++++ DOCUMENT SEGMENT ++++

Future<void> saveTokenToBackend(String token) async {
  await api.post('/users/push-token', body: {'token': token});
}

Handling messages

Messages arrive in three scenarios:

void _setupMessageHandlers() {
  // 1. App in FOREGROUND: message received
  FirebaseMessaging.onMessage.listen(_handleForegroundMessage);

  // 2. App in BACKGROUND: user taps notification
  FirebaseMessaging.onMessageOpenedApp.listen(_handleNotificationTap);

  // 3. App TERMINATED: user taps notification to open app
  _checkInitialMessage();
}

void _handleForegroundMessage(RemoteMessage message) {
  // FCM doesn't show a notification when the app is in foreground
  // Use flutter_local_notifications to show one manually
  _showLocalNotification(message);
}

void _handleNotificationTap(RemoteMessage message) {
  final link = message.data['deep_link'] as String?;
  if (link != null) {
    router.go(link);
  }
}

Future<void> _checkInitialMessage() async {
  final initial = await FirebaseMessaging.instance.getInitialMessage();
  if (initial != null) {
    WidgetsBinding.instance.addPostFrameCallback((_) {
      _handleNotificationTap(initial);
    });
  }
}

Background message handler

The background handler must be a top-level function (not a class method):

// Top-level function
@pragma('vm:entry-point')
Future<void> _firebaseMessagingBackgroundHandler(RemoteMessage message) async {
  await Firebase.initializeApp(options: DefaultFirebaseOptions.currentPlatform);
  // Handle background message (update local data, show notification)
  print('Background message: ${message.messageId}');
}

// In main():
void main() async {
  WidgetsFlutterBinding.ensureInitialized();
  await Firebase.initializeApp(options: DefaultFirebaseOptions.currentPlatform);
  FirebaseMessaging.onBackgroundMessage(_firebaseMessagingBackgroundHandler);
  runApp(const MyApp());
}

Local notifications (foreground)

++++ MATERIAL SHOWN ++++

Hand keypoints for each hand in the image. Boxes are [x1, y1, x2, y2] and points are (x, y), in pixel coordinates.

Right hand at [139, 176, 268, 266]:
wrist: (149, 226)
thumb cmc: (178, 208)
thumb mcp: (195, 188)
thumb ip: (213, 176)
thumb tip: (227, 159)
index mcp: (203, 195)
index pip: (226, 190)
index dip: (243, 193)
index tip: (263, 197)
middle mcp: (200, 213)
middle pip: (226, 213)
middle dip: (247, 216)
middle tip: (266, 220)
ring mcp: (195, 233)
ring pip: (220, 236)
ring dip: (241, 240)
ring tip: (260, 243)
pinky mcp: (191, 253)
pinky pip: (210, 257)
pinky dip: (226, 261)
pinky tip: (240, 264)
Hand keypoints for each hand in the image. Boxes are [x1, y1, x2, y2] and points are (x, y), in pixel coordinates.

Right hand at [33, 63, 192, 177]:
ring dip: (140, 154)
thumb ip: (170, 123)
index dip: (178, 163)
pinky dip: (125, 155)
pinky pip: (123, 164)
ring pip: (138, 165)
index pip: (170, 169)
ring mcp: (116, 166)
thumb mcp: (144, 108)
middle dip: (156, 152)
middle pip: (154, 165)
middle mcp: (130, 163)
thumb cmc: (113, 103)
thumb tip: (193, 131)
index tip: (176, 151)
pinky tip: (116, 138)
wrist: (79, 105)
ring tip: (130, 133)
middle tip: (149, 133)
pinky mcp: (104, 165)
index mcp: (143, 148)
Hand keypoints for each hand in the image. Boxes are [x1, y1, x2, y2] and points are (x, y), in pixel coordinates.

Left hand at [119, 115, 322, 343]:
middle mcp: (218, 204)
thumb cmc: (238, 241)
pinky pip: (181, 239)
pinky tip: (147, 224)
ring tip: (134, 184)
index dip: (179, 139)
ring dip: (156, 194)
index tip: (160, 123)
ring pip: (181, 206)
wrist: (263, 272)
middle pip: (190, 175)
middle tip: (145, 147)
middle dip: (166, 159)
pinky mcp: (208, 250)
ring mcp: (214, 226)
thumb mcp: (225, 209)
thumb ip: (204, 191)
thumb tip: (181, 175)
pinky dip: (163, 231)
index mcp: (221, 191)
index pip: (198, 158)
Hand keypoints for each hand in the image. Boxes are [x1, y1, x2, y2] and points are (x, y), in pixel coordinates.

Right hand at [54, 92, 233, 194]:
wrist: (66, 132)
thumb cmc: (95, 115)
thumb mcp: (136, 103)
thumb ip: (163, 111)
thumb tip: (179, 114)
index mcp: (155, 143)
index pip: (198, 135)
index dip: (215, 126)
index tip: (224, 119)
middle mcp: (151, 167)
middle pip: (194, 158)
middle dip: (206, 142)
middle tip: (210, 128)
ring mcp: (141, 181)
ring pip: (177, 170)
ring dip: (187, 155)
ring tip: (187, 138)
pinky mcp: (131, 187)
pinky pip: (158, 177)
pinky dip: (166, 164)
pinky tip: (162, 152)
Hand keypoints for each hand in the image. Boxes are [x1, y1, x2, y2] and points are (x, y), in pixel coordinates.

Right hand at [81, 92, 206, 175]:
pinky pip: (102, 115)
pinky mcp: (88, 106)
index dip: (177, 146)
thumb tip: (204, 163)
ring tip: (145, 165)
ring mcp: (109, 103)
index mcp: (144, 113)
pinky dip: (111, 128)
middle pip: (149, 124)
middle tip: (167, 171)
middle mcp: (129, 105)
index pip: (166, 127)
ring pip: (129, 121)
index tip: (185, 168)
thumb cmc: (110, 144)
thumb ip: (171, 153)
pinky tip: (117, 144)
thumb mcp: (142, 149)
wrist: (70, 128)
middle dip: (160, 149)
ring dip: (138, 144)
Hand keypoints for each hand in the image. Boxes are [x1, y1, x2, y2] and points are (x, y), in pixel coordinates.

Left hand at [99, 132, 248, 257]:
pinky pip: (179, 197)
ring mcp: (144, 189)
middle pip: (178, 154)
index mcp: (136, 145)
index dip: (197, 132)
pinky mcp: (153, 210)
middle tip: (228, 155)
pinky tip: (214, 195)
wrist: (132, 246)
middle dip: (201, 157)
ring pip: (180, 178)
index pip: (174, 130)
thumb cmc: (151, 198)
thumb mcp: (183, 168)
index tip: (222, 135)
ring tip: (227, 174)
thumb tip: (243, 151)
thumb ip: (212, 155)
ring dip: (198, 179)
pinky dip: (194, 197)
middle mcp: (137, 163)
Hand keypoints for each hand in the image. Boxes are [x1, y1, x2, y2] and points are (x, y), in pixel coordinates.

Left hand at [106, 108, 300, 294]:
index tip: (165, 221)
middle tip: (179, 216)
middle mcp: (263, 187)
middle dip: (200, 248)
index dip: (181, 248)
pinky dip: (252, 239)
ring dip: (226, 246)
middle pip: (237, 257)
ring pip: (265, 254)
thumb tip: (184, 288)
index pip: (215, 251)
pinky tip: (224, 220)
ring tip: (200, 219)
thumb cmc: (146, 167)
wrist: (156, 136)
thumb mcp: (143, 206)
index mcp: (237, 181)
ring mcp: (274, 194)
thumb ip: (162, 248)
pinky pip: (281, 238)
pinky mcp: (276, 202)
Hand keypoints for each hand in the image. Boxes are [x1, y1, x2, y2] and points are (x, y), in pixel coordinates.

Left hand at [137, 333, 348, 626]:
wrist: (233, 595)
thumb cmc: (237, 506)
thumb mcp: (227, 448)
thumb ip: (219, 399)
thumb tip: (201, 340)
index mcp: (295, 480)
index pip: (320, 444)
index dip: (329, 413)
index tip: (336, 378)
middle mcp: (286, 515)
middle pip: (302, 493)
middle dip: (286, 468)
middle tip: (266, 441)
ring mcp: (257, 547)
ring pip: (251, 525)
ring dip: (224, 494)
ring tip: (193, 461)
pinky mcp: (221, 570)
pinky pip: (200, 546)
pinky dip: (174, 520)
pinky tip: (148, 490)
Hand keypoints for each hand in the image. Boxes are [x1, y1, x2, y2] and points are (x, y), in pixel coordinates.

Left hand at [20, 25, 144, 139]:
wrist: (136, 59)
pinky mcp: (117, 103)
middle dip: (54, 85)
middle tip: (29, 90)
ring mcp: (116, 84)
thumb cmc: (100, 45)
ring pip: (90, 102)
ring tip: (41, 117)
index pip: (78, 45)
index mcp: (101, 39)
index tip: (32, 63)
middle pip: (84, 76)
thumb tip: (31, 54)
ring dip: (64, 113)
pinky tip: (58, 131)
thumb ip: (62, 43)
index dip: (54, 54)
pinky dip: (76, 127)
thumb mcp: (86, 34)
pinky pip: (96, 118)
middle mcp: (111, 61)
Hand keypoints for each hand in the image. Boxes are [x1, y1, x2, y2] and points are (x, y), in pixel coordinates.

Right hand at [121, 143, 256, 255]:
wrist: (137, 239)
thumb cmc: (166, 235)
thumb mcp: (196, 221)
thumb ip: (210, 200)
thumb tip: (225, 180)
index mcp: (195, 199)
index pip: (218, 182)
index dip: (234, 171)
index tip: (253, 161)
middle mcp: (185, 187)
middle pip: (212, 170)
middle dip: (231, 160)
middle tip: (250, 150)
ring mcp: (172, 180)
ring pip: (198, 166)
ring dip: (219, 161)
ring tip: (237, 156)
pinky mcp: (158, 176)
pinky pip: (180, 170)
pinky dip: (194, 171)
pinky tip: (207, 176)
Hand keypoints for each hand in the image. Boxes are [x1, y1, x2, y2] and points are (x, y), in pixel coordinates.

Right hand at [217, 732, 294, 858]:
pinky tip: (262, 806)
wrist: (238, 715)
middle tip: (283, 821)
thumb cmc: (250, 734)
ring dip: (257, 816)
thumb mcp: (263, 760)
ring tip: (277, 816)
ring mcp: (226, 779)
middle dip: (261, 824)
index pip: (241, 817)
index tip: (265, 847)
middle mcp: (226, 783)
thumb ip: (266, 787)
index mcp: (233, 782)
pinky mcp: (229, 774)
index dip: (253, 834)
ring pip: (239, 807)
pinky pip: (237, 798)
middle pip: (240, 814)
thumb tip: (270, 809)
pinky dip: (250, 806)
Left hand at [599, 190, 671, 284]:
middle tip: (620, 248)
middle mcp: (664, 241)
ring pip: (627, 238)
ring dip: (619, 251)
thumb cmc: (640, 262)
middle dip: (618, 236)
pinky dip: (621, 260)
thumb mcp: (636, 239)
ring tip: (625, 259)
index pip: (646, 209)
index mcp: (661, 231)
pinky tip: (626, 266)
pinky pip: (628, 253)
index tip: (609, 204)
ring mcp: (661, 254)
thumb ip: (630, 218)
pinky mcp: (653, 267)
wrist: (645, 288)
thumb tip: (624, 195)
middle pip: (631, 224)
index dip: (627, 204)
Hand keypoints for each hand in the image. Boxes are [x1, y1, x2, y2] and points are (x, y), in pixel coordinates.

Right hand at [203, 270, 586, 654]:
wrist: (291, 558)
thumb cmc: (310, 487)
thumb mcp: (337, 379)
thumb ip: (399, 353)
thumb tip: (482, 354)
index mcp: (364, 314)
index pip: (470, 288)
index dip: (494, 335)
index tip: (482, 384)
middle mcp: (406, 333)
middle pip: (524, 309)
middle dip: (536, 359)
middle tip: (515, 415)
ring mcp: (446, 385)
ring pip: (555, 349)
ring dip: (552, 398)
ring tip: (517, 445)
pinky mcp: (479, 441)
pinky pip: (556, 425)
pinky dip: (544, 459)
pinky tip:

++++

▶ **WORK ORDER 1**
What kind of function must the background handler be, according to the Flutter messaging tutorial?
▶ **WORK ORDER 2**
List the three scenarios in which messages arrive, as given in the Flutter messaging tutorial.
▶ **WORK ORDER 3**
Please take the Flutter messaging tutorial further, starting under its last heading, "Local notifications (foreground)".
The data records are separate material and have no connection to the Flutter messaging tutorial.

▶ **EXERCISE RESPONSE 1**
A top-level function, not a class method.

▶ **EXERCISE RESPONSE 2**
- App in foreground: message received
- App in background: user taps notification
- App terminated: user taps notification to open app

▶ **EXERCISE RESPONSE 3**
final _localNotifications = FlutterLocalNotificationsPlugin();

Future<void> initLocalNotifications() async {
  const androidSettings = AndroidInitializationSettings('@mipmap/ic_launcher');
  const iosSettings = DarwinInitializationSettings();

  await _localNotifications.initialize(
    const InitializationSettings(android: androidSettings, iOS: iosSettings),
    onDidReceiveNotificationResponse: (response) {
      // Handle tap on local notification
      if (response.payload != null) {
        router.go(response.payload!);
      }
    },
  );
}

void _showLocalNotification(RemoteMessage message) {
  final notification = message.notification;
  if (notification == null) return;

  _localNotifications.show(
    notification.hashCode,
    notification.title,
    notification.body,
    NotificationDetails(
      android: AndroidNotificationDetails(
        'default_channel',
        'Default',
        importance: Importance.high,
        priority: Priority.high,
        icon: '@drawable/ic_notification',
      ),
      iOS: const DarwinNotificationDetails(),
    ),
    payload: message.data['deep_link'] as String?,
  );
}

Sending notifications from backend (Node.js)

const admin = require('firebase-admin');

await admin.messaging().send({
  token: userFcmToken,
  notification: {
    title: 'Order shipped!',
    body: 'Your order #1234 is on its way.',
  },
  data: {
    deep_link: '/orders/order-1234',
    order_id: 'order-1234',
  },
  apns: {
    payload: { aps: { sound: 'default', badge: 1 } },
  },
  android: {
    priority: 'high',
    notification: { sound: 'default' },
  },
});

Common pitfalls

Background handler not a top-level function. FCM runs the background handler in a separate Dart isolate. If it's a method on a class, it throws. Must be a top-level or static function.

Sending to stale tokens. FCM tokens change when users reinstall the app or clear data. Listen to onTokenRefresh and update your backend. When FCM returns messaging/registration-token-not-registered, remove the token.

Not calling getInitialMessage(). If a user taps a notification while the app is terminated, onMessageOpenedApp doesn't fire. Always check getInitialMessage() on startup.